Se
nella prima metà degli anni ’90 vi è capitato di assistere a scene di delirio
collettivo, con ragazzine urlanti e piangenti ad occupare le strade e a
presidiare l’ingresso di alberghi romani o milanesi, sappiate che la causa di
tali fenomeni paranormali erano loro: i Take
That. Il gruppo, nato nel 1990 nella ridente cittadina di Manchester, ha
sconvolto le vite (e gli equilibri ormonali) di milioni di teenager italiane ed
è stato causa di picchi di omosessualità rilevanti nella popolazione maschile
che ha vissuto la sua adolescenza in quegli anni. Basti pensare al video di Pray,
in cui i cinque ragazzi adornano mezzi nudi uno scenario da favola e ogni tanto
vengono travolti da getti d’acqua o si rotolano nella sabbia, panandosi come
delle cotolette.
Come
nella migliore tradizione popparola, ogni ragazza aveva il suo Take That
preferito, quello che ad ogni sua apparizione provocava pianti e scenate
isteriche, la cui icona (poster gigante a grandezza naturale) andava
gelosamente custodita in camera. Dei cinque componenti originari, i più
apprezzati erano due: Robbie Williams,
causa del primo scioglimento della band dopo la sua prematura uscita dal gruppo
nel 1995, che incarnava lo stereotipo del “bad boy” alla Dylan di Beverly Hills,
ma con un tocco di follia in più; Mark
Owen, che incarnava invece lo stereotipo del bravo ragazzo, viso angelico,
capello biondo e aria da fidanzatino che piace tanto alle mamme. Tra i due
opposti, Gary Barlow, autore della
maggior parte dei testi della band, Howard
Donald e Jason Orange, dei quali
non ricordo le doti, ma uno dei due aveva i dread forse.
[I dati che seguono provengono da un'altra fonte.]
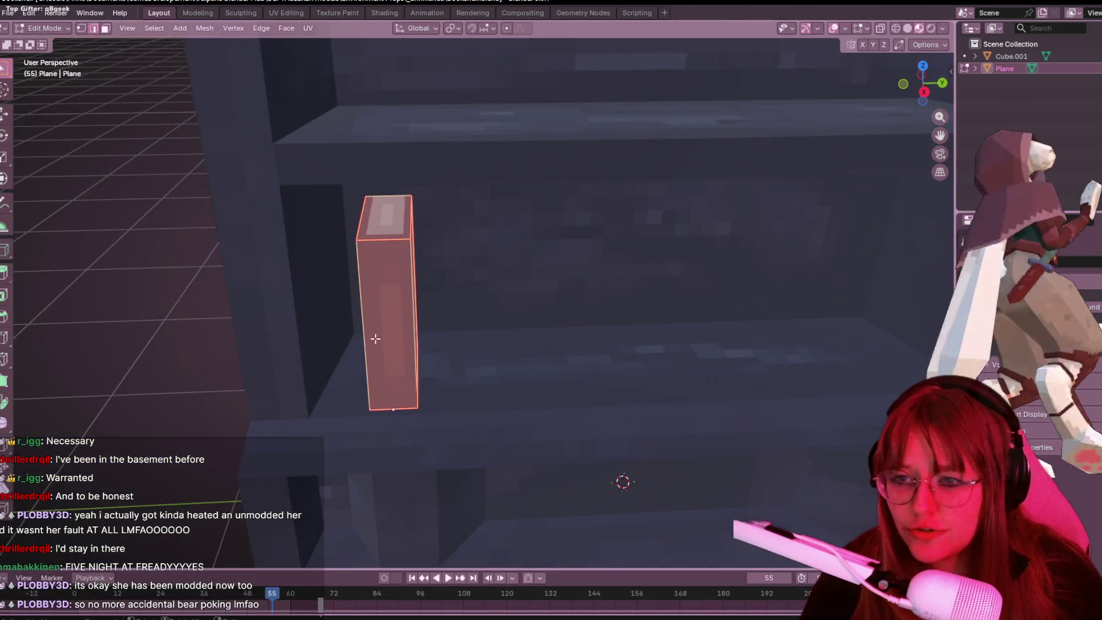
Step: In Edit Mode on the book, bevel its vertical front edges
middle_drag(367, 339, 437, 265)
key(Tab)
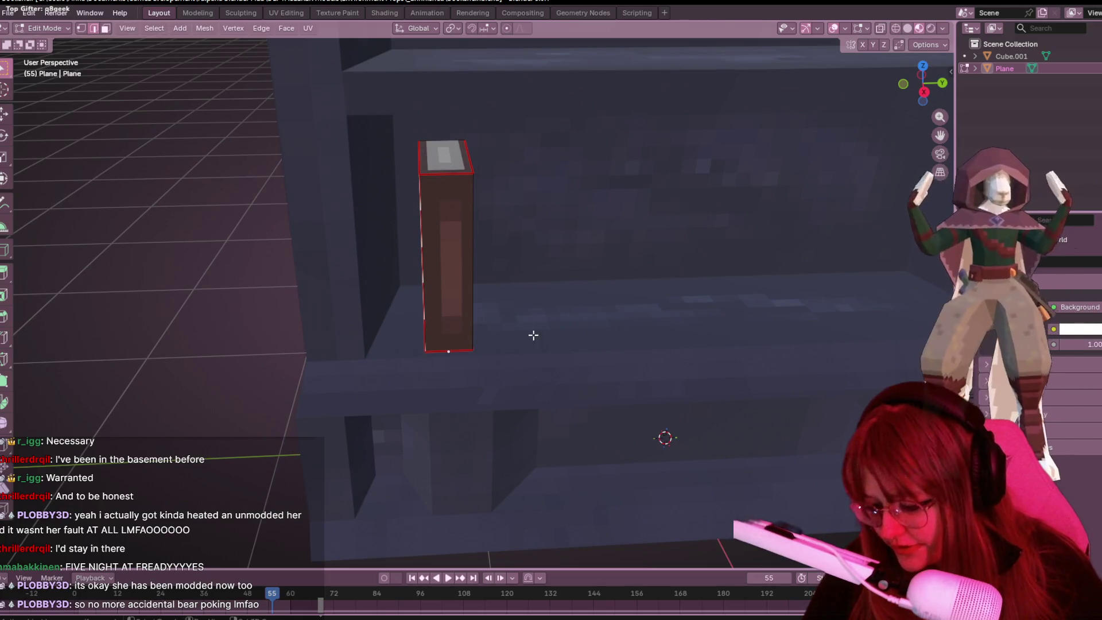
shift+middle_drag(532, 335, 570, 273)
I Take That sono come i gatti: hanno
avuto diverse vite, ma dopo vari scioglimenti e reunion sono tutt’ora attivi
musicalmente. Quelli che ci interessano maggiormente sono quelli attivi tra il
1990 e il 1995, degli album Everything Changes e Nobody
Else e di singoli che hanno accompagnato i nostri sculettamenti di
quegli anni (Relight my fire e Sure su tutti). Chi non ha scritto
sul diario struggenti lettere d’amore con alle orecchie le cuffiette del
walkman e le tristi note di Back for good?
L’Italia
fu sconvolta da questo fenomeno come non lo era stata dai tempi dei Duran
Duran. Ricordo
un Sanremo con Pippo Baudo intento a frenare i bollori delle ragazzine presenti
nella platea dell’Ariston. Soprattutto non dimenticherò mai una puntata di Non
è la Rai in cui
erano ospiti e le ragazze erano più scatenate del solito, tipo cavalle drogate
prima di una corsa! Quando nel 1995 Robbie Williams decise di lasciare il
gruppo, per un’intera generazione il cuore cessò di battere per un istante: non
era infarto, ma la consapevolezza che stava finendo un’epoca, quella della spensieratezza,
degli amori da diario e della musica dai walkman. I quarantenni che girano oggi
per l’Europa non fanno che accrescere quel senso di vuoto e di nostalgia in
milioni di ex teenager made in ‘90s: meglio ricordare il passato, quello dei
goderecci anni ’90, piuttosto che affogare nel triste presente!